Later, Olson showed me around the virtual cell. He put on a V.R. headset; I watched on a monitor, sharing his point of view. We began in a void. Then, using a glove controller, he conjured some polio viruses—purple planetoids with bumpy, almost fuzzy surfaces. He added some antibodies—a host of pink, pockmarked shapes, which swarmed the invaders. “These are atomic representations that you can also interact with,” Olson said, fiddling with a menu. He used his controller to select a ribosome, and attached it to a strand of RNA. It looked like a head of cauliflower.

Olson dragged the slider that controlled scale, so that the ribosome seemed to fill the world. There was nothing in view but individual atoms. He laughed, then reversed course, until the smoother contours on the ribosome’s surface emerged. He tugged at the ribosome, trying to orient himself.

“That’s the other thing,” he said. “You can get lost.”


Olson told me about an experience he’d had while building a virtual scene inside a red blood cell. The environment was so crowded that he had to make himself small. “I had this feeling that I was in a small plot of land in a huge valley that rose all around me,” he said. “It gave me a totally different sense of the scale.” He had been planting individual membrane proteins in the cell. “I mean, you can read in the literature that there are five hundred thousand of these in the red blood cell. But to actually experience it, in the sense of being in the landscape . . .” He trailed off. I thought of the ribosome extending all around us. It seemed like an environment you could get to know, like a park near your house.

The cellscapes created by Goodsell and Olson are best guesses—like an architect’s 3-D renderings of an unbuilt house. The other side of the equation is microscope imaging, which, Goodsell told me, has made a “quantum leap” in recent years. A technology called cryo-electron microscopy, or cryo-EM, had developed to the point where it could help reveal the cellscape as it actually is, in startling detail. “They’re getting really close to seeing cells at the level of the paintings I do,” he said. “It’s going to put me out of business.”

Nearby, Elizabeth Villa, a physicist turned biologist, runs the cryo-EM lab at the University of California, San Diego. When I visited, Villa, who is originally from Mexico City, had whirlwind energy: in the past few months, she had become a U.S. citizen, received tenure, and been named a Howard Hughes Medical Investigator. The title comes with a grant that provides her lab with millions of dollars for at least the next seven years. “It’s been a big summer,” she told me. “I fell in love with cryo-EM. Now it’s on the cover of every journal.”

────────────────────────────────────────

_What you will do_:
• a. In the cell passage, what did the ribosome look like once Olson attached it to a strand of RNA?
• b. Copy the cell passage word for word, from "Olson dragged the" up to and including "to orient himself.".
The records are separate material, unrelated to the cell passage.

_Supplied data_:
────────────────────────────────────────

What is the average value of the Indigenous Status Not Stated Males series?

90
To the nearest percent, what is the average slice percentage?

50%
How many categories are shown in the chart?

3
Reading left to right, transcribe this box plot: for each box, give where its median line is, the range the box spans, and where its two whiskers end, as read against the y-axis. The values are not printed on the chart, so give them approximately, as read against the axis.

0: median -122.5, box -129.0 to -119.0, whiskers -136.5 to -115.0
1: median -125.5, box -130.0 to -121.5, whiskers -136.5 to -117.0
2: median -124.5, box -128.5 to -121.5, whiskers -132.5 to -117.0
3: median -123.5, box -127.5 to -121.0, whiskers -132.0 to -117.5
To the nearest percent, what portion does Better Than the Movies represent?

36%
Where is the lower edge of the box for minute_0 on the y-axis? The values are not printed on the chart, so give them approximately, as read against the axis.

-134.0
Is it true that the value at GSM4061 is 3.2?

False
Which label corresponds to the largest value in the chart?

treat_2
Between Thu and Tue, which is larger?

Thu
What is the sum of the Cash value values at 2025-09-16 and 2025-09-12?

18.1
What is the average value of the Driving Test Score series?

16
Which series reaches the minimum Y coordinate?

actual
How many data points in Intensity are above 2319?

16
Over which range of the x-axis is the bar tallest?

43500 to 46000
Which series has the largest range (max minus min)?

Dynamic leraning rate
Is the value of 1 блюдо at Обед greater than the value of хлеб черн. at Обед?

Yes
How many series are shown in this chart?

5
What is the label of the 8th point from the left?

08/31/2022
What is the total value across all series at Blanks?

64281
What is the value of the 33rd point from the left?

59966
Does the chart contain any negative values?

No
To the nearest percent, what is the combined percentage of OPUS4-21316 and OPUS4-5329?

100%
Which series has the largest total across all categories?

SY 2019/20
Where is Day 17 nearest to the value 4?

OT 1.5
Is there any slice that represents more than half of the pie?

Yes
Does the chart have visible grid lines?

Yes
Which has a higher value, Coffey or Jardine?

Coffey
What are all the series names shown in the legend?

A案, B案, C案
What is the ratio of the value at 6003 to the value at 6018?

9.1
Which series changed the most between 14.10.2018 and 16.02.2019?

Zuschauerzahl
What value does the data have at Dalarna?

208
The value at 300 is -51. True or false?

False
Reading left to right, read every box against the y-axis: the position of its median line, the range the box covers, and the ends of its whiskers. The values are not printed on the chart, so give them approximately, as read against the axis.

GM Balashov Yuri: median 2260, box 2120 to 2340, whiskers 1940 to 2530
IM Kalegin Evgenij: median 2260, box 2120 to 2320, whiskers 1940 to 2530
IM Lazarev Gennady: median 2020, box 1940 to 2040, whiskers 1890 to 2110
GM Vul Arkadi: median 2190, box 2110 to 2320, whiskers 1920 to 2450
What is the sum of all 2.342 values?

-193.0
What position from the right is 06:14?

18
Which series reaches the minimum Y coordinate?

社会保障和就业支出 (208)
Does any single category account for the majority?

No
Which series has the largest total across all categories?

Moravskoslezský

────────────────────────────────────────

_Answers given_:
• a. It looked like a head of cauliflower.

• b.
Olson dragged the slider that controlled scale, so that the ribosome seemed to fill the world. There was nothing in view but individual atoms. He laughed, then reversed course, until the smoother contours on the ribosome’s surface emerged. He tugged at the ribosome, trying to orient himself.